> [TAREA 1]:
En el fragmento, ¿de acuerdo con qué principios la salud queda encuadrada entre los derechos de "aplicación progresiva"?
> [TAREA 2]:
Transcribe sin cambios el fragmento desde "Hay casos, sin" hasta "la dignidad humana.".

> [FRAGMENTO PARA REVISAR]:
Es clara, pues, la preocupación propia del Renacimiento y de la Ilustración por reconocer la calidad de persona igual, libre y dotada de razón a cada uno, incluso a aquel anónimo de la historia y del poder. Para John Locke, todas las personas son iguales y libres, y dotadas de razón. Y esa idea original de igualdad no era contraria a otra idea que iba de la mano, la de la libertad (aunque soy consciente que los críticos recordarán que Locke era esclavista).
En el derecho moderno, la ubicación de la salud en el ámbito de los llamados derechos sociales la encuadra dentro de aquellos derechos de “aplicación progresiva” según los recursos disponibles, de acuerdo con los principios de Limburgo. Pero hay que tener claridad de que tales principios deben ser entendidos como metas a lograr y no como pretextos para aplazar realizaciones.
Hay casos, sin embargo, en que la salud se alejaría de (o por lo menos confrontaría) la noción de aplicación progresiva: en los casos de urgencias médicas, en los casos en que la vulneración guarda relación con condiciones directas y fundamentales para la dignidad humana.

> [EXTRACTOS DE DATOS]:
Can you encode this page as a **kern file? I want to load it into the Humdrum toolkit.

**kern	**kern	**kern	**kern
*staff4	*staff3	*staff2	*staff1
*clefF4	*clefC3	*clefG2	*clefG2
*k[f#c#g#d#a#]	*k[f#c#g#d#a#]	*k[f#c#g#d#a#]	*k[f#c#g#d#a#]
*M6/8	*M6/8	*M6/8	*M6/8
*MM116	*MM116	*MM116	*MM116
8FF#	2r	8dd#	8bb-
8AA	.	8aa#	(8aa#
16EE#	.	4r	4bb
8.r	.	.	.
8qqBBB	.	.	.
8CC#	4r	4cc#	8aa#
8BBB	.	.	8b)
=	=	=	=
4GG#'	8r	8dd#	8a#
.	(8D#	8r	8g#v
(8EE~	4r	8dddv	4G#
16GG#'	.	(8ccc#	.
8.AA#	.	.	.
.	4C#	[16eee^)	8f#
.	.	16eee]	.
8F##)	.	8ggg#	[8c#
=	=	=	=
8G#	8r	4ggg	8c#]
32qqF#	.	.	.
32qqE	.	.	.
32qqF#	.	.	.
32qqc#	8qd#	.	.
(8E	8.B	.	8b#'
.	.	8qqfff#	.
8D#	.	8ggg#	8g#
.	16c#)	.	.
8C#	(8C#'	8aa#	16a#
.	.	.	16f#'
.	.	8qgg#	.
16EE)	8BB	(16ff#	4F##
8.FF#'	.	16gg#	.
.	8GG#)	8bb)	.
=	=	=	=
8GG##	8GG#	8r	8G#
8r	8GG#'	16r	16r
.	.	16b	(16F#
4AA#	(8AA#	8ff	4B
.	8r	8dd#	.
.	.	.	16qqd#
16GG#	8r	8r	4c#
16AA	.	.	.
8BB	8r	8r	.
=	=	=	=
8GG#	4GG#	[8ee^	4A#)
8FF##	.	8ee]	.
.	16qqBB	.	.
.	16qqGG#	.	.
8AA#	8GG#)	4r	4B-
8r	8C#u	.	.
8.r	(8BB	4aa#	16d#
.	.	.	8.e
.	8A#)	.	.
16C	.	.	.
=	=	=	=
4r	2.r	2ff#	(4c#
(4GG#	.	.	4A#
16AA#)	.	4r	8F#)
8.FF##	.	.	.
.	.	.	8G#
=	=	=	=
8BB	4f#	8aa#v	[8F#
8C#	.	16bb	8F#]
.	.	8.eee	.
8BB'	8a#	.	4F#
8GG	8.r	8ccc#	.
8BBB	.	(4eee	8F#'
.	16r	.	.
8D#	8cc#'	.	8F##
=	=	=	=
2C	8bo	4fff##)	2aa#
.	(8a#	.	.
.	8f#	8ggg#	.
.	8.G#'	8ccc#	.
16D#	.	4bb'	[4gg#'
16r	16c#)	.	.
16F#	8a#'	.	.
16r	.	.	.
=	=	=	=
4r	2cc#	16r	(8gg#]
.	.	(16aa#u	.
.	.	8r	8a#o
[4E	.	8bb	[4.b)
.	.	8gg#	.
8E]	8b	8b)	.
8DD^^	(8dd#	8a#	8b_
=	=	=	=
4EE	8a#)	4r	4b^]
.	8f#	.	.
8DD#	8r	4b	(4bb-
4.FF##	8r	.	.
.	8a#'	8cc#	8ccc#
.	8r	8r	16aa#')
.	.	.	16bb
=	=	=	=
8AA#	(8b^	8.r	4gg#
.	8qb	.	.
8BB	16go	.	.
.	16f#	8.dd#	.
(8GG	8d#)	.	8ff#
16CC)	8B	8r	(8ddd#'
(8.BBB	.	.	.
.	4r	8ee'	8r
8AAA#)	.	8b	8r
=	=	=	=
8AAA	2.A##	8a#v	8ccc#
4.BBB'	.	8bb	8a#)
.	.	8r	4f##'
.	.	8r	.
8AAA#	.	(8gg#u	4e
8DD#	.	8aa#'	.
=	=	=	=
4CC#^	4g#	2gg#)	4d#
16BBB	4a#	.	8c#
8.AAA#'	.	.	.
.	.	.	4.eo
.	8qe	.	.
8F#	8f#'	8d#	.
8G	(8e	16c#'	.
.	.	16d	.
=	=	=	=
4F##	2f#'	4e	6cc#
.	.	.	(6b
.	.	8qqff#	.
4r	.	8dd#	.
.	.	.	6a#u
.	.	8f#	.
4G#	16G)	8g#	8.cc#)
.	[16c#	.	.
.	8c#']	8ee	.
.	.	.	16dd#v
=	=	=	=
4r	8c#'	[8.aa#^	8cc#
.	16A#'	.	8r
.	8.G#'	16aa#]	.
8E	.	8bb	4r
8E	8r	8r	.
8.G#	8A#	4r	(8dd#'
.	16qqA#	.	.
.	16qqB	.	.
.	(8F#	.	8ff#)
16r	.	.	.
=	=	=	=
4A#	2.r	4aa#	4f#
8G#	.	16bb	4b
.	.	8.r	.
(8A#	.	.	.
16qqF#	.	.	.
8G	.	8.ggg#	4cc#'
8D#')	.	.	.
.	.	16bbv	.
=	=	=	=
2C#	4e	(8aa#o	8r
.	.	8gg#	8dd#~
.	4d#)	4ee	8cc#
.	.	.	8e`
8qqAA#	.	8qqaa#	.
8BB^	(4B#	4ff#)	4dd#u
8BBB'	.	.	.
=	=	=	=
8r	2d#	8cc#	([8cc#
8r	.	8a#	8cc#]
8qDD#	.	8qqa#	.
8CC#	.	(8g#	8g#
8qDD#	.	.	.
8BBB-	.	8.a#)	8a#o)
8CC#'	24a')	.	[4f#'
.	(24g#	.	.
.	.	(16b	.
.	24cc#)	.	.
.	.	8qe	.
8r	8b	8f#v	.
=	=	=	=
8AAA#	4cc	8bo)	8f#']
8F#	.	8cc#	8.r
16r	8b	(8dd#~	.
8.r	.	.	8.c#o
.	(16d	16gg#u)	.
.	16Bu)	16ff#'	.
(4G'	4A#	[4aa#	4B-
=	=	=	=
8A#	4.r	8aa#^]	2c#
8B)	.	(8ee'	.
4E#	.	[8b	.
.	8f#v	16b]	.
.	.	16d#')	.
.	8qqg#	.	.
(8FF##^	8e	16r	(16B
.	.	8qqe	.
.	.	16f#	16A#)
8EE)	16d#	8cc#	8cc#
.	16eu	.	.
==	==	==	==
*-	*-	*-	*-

> [RESULTADO ESPERADO 1]:
De acuerdo con los principios de Limburgo.

> [RESULTADO ESPERADO 2]:
Hay casos, sin embargo, en que la salud se alejaría de (o por lo menos confrontaría) la noción de aplicación progresiva: en los casos de urgencias médicas, en los casos en que la vulneración guarda relación con condiciones directas y fundamentales para la dignidad humana.